Posted by Lilly from ? (160.129.27.22) on Wednesday, June 19, 2002 at 10:32AM :
In Reply to: Re: taken from the web posted by panch from ? (207.224.120.246) on Tuesday, June 18, 2002 at 7:01PM :
: The two camps, Federalist and republican were really arguing the Slavery issue with the North realizing that Slavery was incompatible with the grand design outlines in the Constitution and the South or repubs just wanting "State's Rights" because they wanted to keep Slavery...something they knew the North Feds would abolish if they had half the chance...so they fought a war instead and now we get Bush.
xxx Actually, if the Civil War had *anything* to do with civil rights for non-whites, the Civil Rights movements would not have been necessary, just the Emancipation Proclamation. All the Emancipation Proclamation did was allow slaves in ONLY the Confederate states (there were still slave holders in the North who went untouched) to go free. This was essentially a political tactic, under the guise of human rights, to strip the wealthy & influential persons in rebellious states of yet another thing they supposedly owned (not that slavery was right in any way, shape, or form). The Constitution of the US was written ONLY for rich, white men (most of whom were riding on family fortunes from England). The Civil War & its aftermath was a power play. It had NOTHING to do with civil rights. Slaves were freed from their shitty lives on Southern plantations & given shitty jobs elsewhere, with no rights to vote, much less share the same physical space as "whites."
xxx Taken from the US government archives webpage:
The Emancipation Proclamation
President Abraham Lincoln issued the Emancipation Proclamation on January 1, 1863, as the nation approached its third year of bloody civil war. The proclamation declared "that all persons held as slaves" WITHIN the rebellious states "are, and henceforward shall be free."
Despite this expansive wording, the Emancipation Proclamation was limited in many ways. It applied ONLY to states that had seceded from the Union, leaving slavery untouched in the loyal border states. It also expressly exempted parts of the Confederacy that had already come under Northern control. Most important, the freedom it promised depended upon Union military victory.

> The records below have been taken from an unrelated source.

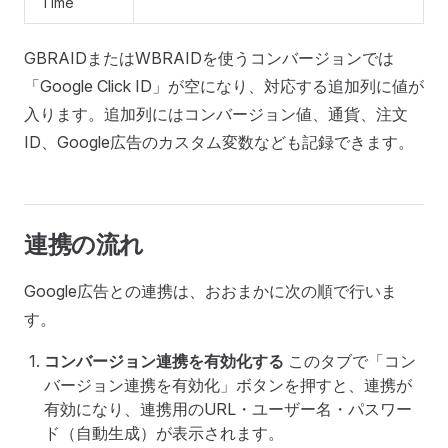
Time
GBRAIDまたはWBRAIDを使うコンバージョンでは
「Google Click ID」が空になり、対応する追加列に値が
入ります。追加列にはコンバージョン値、通貨、注文
ID、Google広告のカスタム変数なども記録できます。
連携の流れ
Google広告との連携は、おおまかに次の順で行いま
す。
コンバージョン連携を有効化する
このタブで「コン
バージョン連携を有効化」ボタンを押すと、連携が
有効になり、連携用のURL・ユーザー名・パスワー
ド（自動生成）が表示されます。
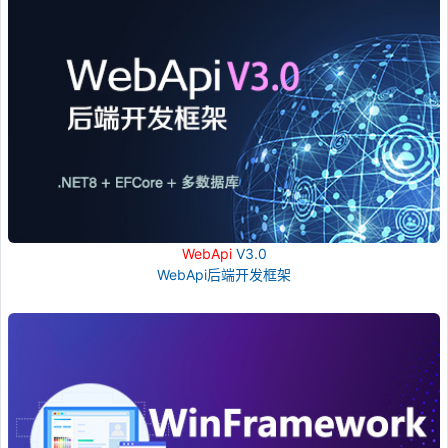
WebApi
V3.0
WebApi后端开发框架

Although the Emancipation Proclamation did not immediately free a single slave, it fundamentally transformed the character of the war. After January 1, 1863, every advance of federal troops expanded the domain of freedom. Moreover, the Proclamation announced the acceptance of black men into the Union Army and Navy, enabling the liberated to become liberators. By the end of the war, almost 200,000 black soldiers and sailors had fought for the Union and freedom.